TASK INSTRUCTIONS: Pull out every line in the items below that contains the string "typed". Letter case counts.
═════ ITEMS
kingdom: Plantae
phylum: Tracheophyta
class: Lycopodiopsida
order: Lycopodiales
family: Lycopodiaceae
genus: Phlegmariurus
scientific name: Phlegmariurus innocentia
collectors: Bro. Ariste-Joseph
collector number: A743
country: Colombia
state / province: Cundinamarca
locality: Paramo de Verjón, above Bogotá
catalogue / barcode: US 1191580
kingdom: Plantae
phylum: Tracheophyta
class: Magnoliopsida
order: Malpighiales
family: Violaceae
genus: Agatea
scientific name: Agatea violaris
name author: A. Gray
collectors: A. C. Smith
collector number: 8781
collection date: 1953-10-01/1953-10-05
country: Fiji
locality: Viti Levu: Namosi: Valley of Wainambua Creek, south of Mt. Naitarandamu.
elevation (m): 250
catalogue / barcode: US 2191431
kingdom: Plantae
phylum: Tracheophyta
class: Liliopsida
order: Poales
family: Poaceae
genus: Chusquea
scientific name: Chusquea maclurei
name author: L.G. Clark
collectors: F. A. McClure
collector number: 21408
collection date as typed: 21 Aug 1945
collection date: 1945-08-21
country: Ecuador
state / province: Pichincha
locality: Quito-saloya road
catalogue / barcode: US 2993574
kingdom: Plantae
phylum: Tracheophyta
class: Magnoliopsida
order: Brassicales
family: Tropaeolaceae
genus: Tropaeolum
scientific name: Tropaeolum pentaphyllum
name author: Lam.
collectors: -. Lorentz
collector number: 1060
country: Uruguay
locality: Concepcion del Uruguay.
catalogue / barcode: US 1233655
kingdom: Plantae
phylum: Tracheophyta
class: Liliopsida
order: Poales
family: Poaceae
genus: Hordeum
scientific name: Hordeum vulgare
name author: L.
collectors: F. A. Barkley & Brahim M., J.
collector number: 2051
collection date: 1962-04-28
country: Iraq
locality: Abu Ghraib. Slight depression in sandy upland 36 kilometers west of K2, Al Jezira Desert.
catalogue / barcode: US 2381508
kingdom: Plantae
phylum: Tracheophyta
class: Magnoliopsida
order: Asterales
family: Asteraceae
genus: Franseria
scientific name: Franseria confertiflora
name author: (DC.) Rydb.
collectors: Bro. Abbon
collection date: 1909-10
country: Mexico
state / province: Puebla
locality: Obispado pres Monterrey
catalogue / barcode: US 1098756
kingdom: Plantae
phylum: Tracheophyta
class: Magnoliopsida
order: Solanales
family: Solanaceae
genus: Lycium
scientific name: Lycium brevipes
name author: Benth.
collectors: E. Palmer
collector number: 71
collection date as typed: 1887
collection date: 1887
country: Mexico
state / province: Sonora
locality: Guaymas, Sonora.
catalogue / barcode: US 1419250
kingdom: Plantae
══════════
RESPONSE:
collection date as typed: 21 Aug 1945
collection date as typed: 1887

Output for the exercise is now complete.